Day 6 egg freezing
You can see in this photo how swollen my belly is getting from all these injections and growing follicles…
I cannot even count the number of ex-boyfriends and phallic symbols or just blatant dicks in my dreams last night. (they came in many forms; dickheads, several dildos, people being dicks, actual dicks) Jesus Christ! (he isn’t a dick and did not appear in my dream) I actually woke up feeling a little embarrassed to be sleeping with myself like “woahh chill out girl!” When I got a glimpse of my reflection in my bedroom mirror my face was priceless – like I’d just been caught red-handed, mid-act doing something naughty. Except I’d been caught by myself.

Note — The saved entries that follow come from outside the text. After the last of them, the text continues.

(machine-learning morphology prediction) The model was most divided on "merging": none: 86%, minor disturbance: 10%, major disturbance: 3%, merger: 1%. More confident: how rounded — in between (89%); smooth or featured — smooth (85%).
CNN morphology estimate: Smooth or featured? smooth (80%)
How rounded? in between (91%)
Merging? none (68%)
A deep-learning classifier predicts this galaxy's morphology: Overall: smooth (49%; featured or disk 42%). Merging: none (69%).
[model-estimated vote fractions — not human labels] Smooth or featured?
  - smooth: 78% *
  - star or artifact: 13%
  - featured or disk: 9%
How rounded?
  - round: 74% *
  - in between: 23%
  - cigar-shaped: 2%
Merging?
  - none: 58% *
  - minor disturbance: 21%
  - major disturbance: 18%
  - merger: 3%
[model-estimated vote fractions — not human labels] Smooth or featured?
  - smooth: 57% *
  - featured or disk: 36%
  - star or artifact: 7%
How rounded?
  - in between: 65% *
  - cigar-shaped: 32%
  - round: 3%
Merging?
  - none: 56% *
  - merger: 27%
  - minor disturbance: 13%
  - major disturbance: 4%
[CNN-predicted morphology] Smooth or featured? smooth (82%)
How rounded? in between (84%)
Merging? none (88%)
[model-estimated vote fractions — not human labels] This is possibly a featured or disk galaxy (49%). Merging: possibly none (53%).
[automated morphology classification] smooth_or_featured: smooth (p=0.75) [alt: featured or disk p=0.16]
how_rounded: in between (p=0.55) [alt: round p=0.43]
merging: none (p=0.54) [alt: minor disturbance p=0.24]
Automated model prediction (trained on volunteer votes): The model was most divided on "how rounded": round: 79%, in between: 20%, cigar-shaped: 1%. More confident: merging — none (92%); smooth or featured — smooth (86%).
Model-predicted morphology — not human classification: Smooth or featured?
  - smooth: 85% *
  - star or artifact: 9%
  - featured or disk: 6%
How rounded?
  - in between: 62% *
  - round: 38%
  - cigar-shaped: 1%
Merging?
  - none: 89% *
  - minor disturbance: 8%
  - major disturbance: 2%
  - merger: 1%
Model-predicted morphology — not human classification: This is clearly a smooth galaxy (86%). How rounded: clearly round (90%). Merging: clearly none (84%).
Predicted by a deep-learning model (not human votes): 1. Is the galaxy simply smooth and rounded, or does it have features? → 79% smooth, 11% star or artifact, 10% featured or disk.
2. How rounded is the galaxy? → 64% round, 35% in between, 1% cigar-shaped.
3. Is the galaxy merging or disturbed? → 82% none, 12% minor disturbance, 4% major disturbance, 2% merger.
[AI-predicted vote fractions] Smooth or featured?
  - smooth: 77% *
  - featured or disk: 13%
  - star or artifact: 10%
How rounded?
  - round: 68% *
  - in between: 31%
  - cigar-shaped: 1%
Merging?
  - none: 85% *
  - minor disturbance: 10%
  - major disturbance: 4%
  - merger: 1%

And it was just a dream… But dreams are rarely literal and I know that with a tiny bit of unpacking, it will be glaringly obvious what all the phallic stuff was for. Even as I type this it’s just so clear… hormones, the uncomfortable internal ultrasounds at Genea every few days with that cold, lubed up, phallic probe, creating potential new life in the most unnatural way possible – without a penis or sperm, all the “partner not applicable” sections I’ve had to scribble over forms, doing a (typically) couples thing on my own as a single 23 year old, making 50% of a baby in this clinical, unsexy environment, and yes sure my sex drive is in over drive … dozens of reasons.